A doctor forced a weakened George Harrison to autograph a guitar for the physician's teenage son two weeks before the ex-Beatle died of cancer, a lawsuit filed Tuesday alleges.
Filed by Harrison's estate, the suit alleges that the musician tried to resist the request by saying, "I do not even know if I know how to spell my name anymore."
The suit alleges that Dr. Gilbert Lederman responded by saying, "Come on, you can do this," and held Harrison's hand as the musician wrote his name on the guitar "with great effort and much obvious discomfort."
The estate seeks possession of the guitar and two cards it says Harrison signed as he was treated by Lederman, a Staten Island-based expert in treating large tumors with high doses of radiation. Harrison died in November 2001 after battling lung cancer and a brain tumor.

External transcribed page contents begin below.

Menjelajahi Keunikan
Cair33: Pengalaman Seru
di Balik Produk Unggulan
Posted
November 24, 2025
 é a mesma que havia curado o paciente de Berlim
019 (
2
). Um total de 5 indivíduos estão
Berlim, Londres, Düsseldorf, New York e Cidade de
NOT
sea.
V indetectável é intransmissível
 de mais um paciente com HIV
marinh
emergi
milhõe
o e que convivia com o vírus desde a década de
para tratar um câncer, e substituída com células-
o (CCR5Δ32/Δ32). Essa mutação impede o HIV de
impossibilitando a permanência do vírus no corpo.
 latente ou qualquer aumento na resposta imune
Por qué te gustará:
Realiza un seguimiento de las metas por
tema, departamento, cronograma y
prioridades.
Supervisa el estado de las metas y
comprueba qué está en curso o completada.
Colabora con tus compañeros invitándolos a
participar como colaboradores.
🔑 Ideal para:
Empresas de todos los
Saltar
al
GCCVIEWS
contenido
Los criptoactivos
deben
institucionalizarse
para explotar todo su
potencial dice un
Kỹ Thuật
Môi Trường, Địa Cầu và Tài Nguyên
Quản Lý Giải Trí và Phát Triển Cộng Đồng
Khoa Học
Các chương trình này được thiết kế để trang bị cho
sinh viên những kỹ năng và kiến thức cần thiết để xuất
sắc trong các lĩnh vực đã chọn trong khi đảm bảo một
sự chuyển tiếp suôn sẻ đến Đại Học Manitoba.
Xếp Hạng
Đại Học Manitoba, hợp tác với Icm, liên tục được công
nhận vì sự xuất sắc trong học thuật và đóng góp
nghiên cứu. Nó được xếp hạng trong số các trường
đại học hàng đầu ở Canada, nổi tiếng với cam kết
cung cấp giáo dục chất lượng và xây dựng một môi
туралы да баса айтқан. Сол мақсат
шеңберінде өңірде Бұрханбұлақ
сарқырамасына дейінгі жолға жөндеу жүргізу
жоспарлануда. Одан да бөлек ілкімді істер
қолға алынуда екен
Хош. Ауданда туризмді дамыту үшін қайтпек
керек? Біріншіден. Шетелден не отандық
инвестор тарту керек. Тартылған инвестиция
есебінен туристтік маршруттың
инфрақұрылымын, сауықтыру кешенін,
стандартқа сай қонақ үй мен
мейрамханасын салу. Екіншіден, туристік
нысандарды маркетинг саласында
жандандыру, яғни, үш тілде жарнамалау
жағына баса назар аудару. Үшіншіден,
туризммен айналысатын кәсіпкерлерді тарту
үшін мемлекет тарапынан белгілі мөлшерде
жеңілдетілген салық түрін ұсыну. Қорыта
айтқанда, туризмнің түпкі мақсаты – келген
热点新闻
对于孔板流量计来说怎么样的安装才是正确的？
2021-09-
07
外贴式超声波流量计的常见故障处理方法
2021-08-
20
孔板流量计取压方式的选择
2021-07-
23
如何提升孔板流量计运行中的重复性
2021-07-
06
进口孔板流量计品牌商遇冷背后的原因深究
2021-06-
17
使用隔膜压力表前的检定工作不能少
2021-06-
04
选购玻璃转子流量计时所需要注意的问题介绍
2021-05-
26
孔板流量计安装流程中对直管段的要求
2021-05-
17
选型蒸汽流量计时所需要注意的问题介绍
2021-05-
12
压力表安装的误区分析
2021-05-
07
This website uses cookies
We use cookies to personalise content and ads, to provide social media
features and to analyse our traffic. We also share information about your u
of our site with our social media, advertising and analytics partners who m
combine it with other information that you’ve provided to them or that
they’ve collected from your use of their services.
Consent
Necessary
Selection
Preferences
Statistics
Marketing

"This lawsuit is strictly allegations. Frankly, I think it's absurd," Lederman's attorney, Wayne Roth, said Tuesday. "He didn't coerce Mr. Harrison."
Harrison's wife and son believe a National Enquirer story about Harrison's death that featured Lederman's son holding the instrument was orchestrated by Lederman to raise the item's value, a lawyer for the Harrison estate said Tuesday.
"George was literally lying there dying and the doctor forced George to sign a guitar," Paul LiCalsi, an attorney for Harrison's estate, said Tuesday. "The doctor should not be permitted to profit from this behavior."
Roth said Lederman's son still plays the guitar and the family has no intention of selling it. The instrument, appraised in connection with a state investigation of Lederman's treatment of Harrison, is worth less than $10,000, Roth said.
The estate also accuses Lederman of violating Harrison's privacy by orchestrating invasive media coverage in the interest of promoting his medical practice.
Lederman conducted interviews about Harrison with several news outlets, many within hours of the ex-Beatle's death, the suit charges.
The New York State Health Department has reprimanded Lederman for talking to the press about Harrison without his consent. Documents indicate that Lederman accepted his censure - a reprimand and a $5,000 fine.